It’s happening again. California, under the ever-steady hand of Governor Gavin Newsom, is tiptoeing back toward pandemic-era theatrics.
The Los Angeles Times reported Wednesday that COVID cases and hospitalizations are on the rise, and county-level health officials are already urging residents to mask up indoors. Not mandated—yet—but we all know how these “recommendations” tend to evolve.
The script is familiar: “Wear an N95, KN95, or KF94,” said Yolo County health officer Aimee Sisson, as though Californians haven’t already been through two years of mask wars, business closures, and rules that always seemed to apply to the public but not to the governor.
Remember the French Laundry? November 2020, at the height of California’s lockdowns, when Newsom was photographed dining maskless with lobbyists at one of the state’s priciest restaurants. While ordinary Californians were being told to cancel Thanksgiving, skip funerals, and keep their kids out of school, the governor enjoyed a $350-a-plate soirée.
Now the cycle threatens to repeat. Newsom has announced a new “West Coast Health Alliance” with Oregon and Washington, supposedly to guard against “politicization” at the CDC.

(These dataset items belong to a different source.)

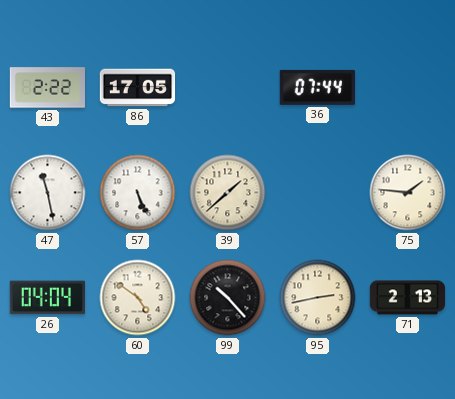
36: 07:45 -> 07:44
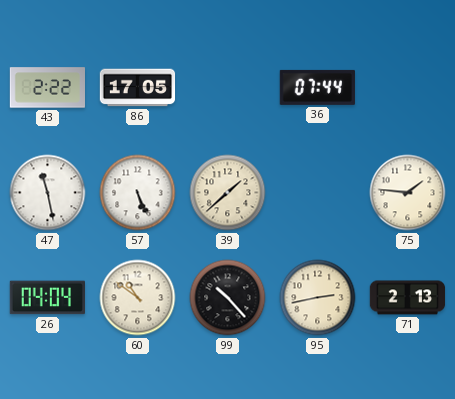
60: 4:51 -> 10:51
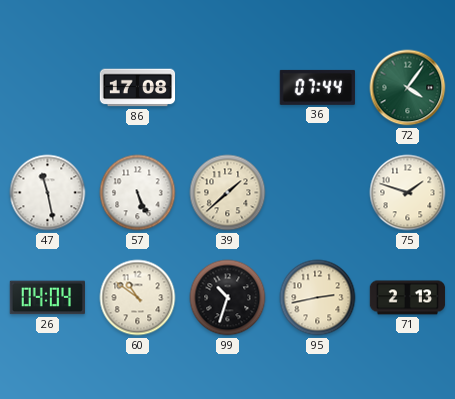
43: 2:22 -> none
86: 17:05 -> 17:08
72: none -> 4:06
75: 1:46 -> 1:48
99: 10:23 -> 10:33
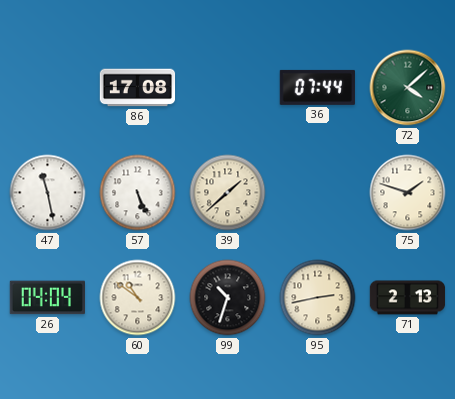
72: 4:06 -> 4:08
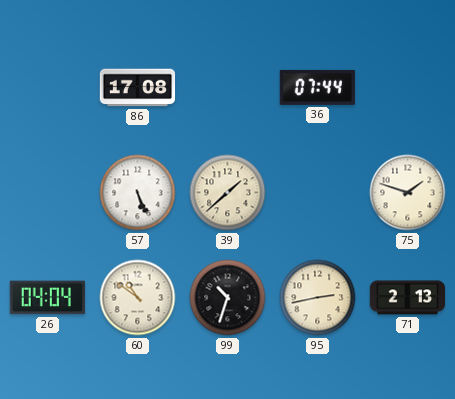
72: 4:08 -> none
47: 11:28 -> none
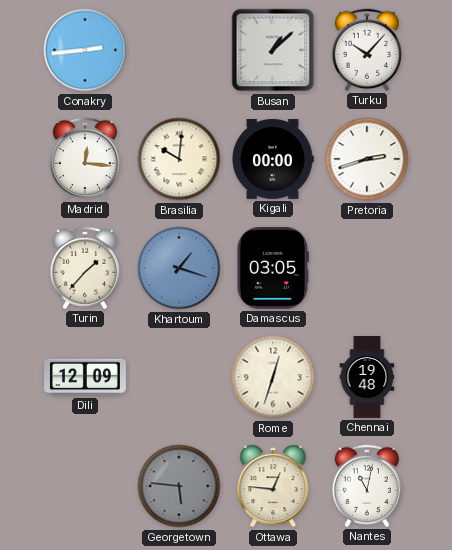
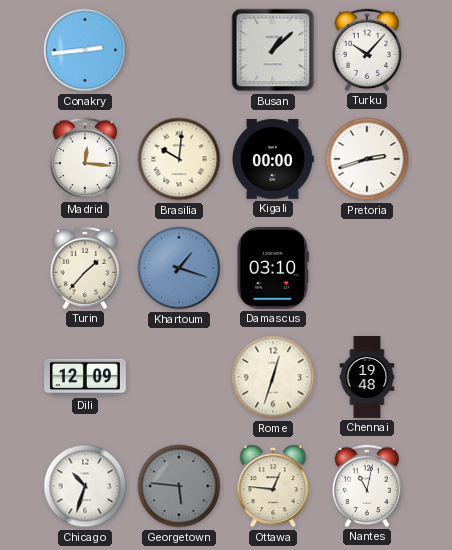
Damascus: 03:05 -> 03:10
Chicago: none -> 10:33
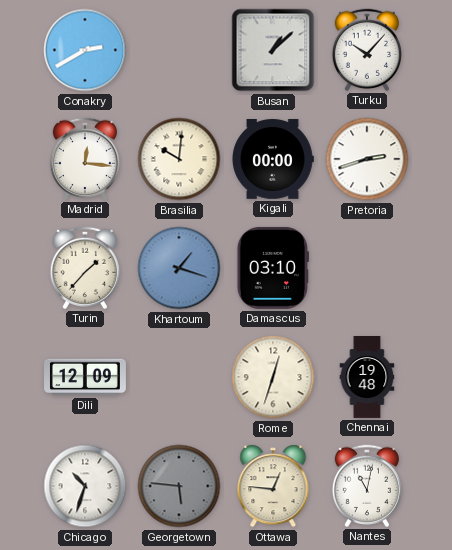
Conakry: 2:44 -> 2:40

But critics are quick to point out that the alliance itself is inherently political. It’s a successor to his 2020 “Western States Workgroup,” a body created to second-guess federal vaccine approvals—an odd move for a man who would later mandate the very same vaccines, costing thousands their jobs.
And let’s not forget: the vaccines, while helpful in reducing severe illness, did not live up to the original promises of preventing infection or transmission. For many, those broken assurances are why “trust the experts” rings so hollow today.
So here we are again. Masks urged indoors. Cases rising. Hospitals preparing. And a governor positioning himself as both skeptic and savior, both critic of the CDC and champion of his own regional task force.
The truth is, Californians aren’t eager for another round of restrictions. They remember what happened last time—schools shuttered, livelihoods destroyed, rules bent for the powerful while enforced on everyone else. If Newsom thinks residents will march in lockstep again, he may be misreading the room.